By Melanie Padgett Powers, writer
Tracking wastewater for the SARS-CoV-2 virus can alert communities to the ups and downs of COVID-19 cases and potentially warn them about emerging virus mutations.
During the May 10 APHL 2021 Annual Conference session, “From Set-Up to Sequencing: Laboratory Adventures in SARS-CoV-2 Wastewater Surveillance,” public health officials explained how they have been using wastewater surveillance to better inform cities and towns about their local COVID-19 burden.
“Wastewater surveillance is the strategic sampling and testing of pathogens or other health targets in wastewater to better understand disease burden and spread within a community,” explained Mia Mattioli, PhD, EIT, MS, national wastewater surveillance science lead at the US Centers for Disease Control and Prevention (CDC).
One of the challenges of tracking COVID-19 has been the high proportion of asymptomatic and unreported cases. This “made the total community burden a relative black box for our surveillance,” Mattioli said.

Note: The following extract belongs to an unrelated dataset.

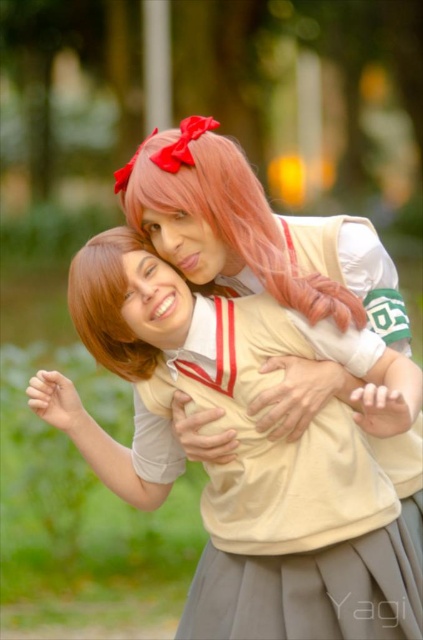
You are a photographer adjusting your camera settings to capture the scene. You notice the matte beige uniform at center and the pink silky wig at upper center. Which object should you focus on first to ensure the subject in the foreground is sharp?

The matte beige uniform at center should be focused on first because it is positioned under the pink silky wig at upper center, meaning it is closer to the camera and thus part of the foreground.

However, when it comes to wastewater, SARS-CoV-2 is shed in the feces of up to 80% of infected people, including those who are symptomatic.
“Wastewater data are also unique from case-based surveillance because they not only capture sub-clinical infections but are independent of healthcare-seeking behavior and testing access,” she said.

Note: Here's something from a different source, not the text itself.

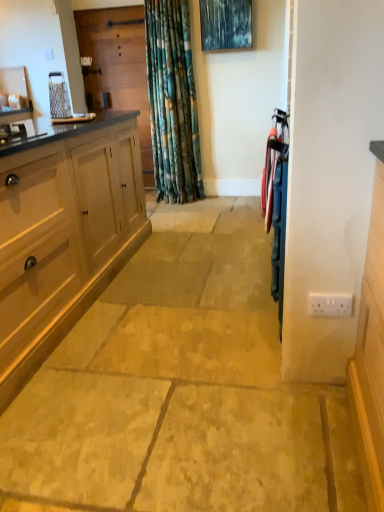
Find the location of a particular element. Image resolution: width=384 pixels, height=512 pixels. vacant space to the left of metallic blue screen door at right, marked as the second screen door in a back-to-front arrangement is located at coordinates (269, 387).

With that in mind, in September 2020, CDC launched the National Wastewater Surveillance System (NWSS). Wastewater surveillance is not a new idea—CDC has used it for decades to track polio, Mattioli said. However, it had never been done on a large scale, nor for a respiratory virus.
Research has shown that when wastewater surveillance detects increases in SARS-CoV-2 levels, that community sees a correlated increase of new cases just four to six days later.

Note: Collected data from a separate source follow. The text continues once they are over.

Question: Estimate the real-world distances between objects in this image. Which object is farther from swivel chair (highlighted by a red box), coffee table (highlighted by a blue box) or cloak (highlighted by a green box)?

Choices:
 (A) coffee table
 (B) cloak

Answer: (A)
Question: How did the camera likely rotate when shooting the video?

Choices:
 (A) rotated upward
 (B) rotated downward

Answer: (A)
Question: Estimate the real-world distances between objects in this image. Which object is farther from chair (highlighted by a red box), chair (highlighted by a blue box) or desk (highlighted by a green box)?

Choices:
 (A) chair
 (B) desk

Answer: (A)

Wyoming recruits communities
In 2020, when Wyoming started a wastewater testing program for SARS-CoV-2, public health officials recognized they needed to make it easy for small towns—which are often overburdened with responsibilities and small budgets—to participate.
The Wyoming Public Health Laboratory was first contacted by officials in Cody, a town with a population of 9,700, who wanted to try out such a program. The state laboratory jumped on board and started cold-calling cities and towns around the state to gauge interest.
To allay concerns of smaller towns, the laboratory connected with the Wyoming Association of Rural Water Systems, which reached out to communities to address their worries, explained Jim Mildenberger, emerging infectious disease supervisor at the Wyoming Public Health Laboratory.
The laboratory purchased auto samplers for the participating communities to ensure consistency of sample collection. The laboratory also paid for the samples and their shipping. Furthermore, if communities participated until the end of 2020, they were given a financial bonus.
“All they would literally have to do was be willing to take the samples, pack them up and send them to our public health lab,” Mildenberger said. “This we found to be a good way to reach out, especially to the small communities.”
The laboratory also tested the wastewater of facilities with high-risk populations, such as prisons and nursing homes.
The promise of wastewater testing
One of the most promising aspects of wastewater surveillance is variant tracking, Mattioli said. Currently, tracking is done by either targeting known mutations or by sequencing a specific genome region or doing a metagenomic sequencing of all nucleic acid within a sample.
Both approaches provide information on the presence of SARS-CoV-2 mutations, not on a variant itself. “However, by quantitatively monitoring multiple known mutations associated with variants, this can potentially provide information on trends in variant infections within a community, though researchers are still working to evaluate the performance of this approach,” Mattioli said.
Kara Nelson, PhD, who has been researching the presence of SARS-CoV-2 in wastewater since the beginning of the pandemic in the US, encouraged public health workers to get involved in wastewater treatment surveillance for SARS-CoV-2. Nelson is professor of civil and environmental engineering at the University of California-Berkeley.
Wastewater treatment surveillance “is an incredibly efficient way to confirm that cases remain low to support the continual reopening of society and to get an early warning if cases do start to increase—possibly where vaccination rates are lower, or due to the emergence of more contagious variants or should vaccine breakthrough occur,” Nelson said.
Melanie Padgett Powers is a freelance writer and editor specializing in health care and public health.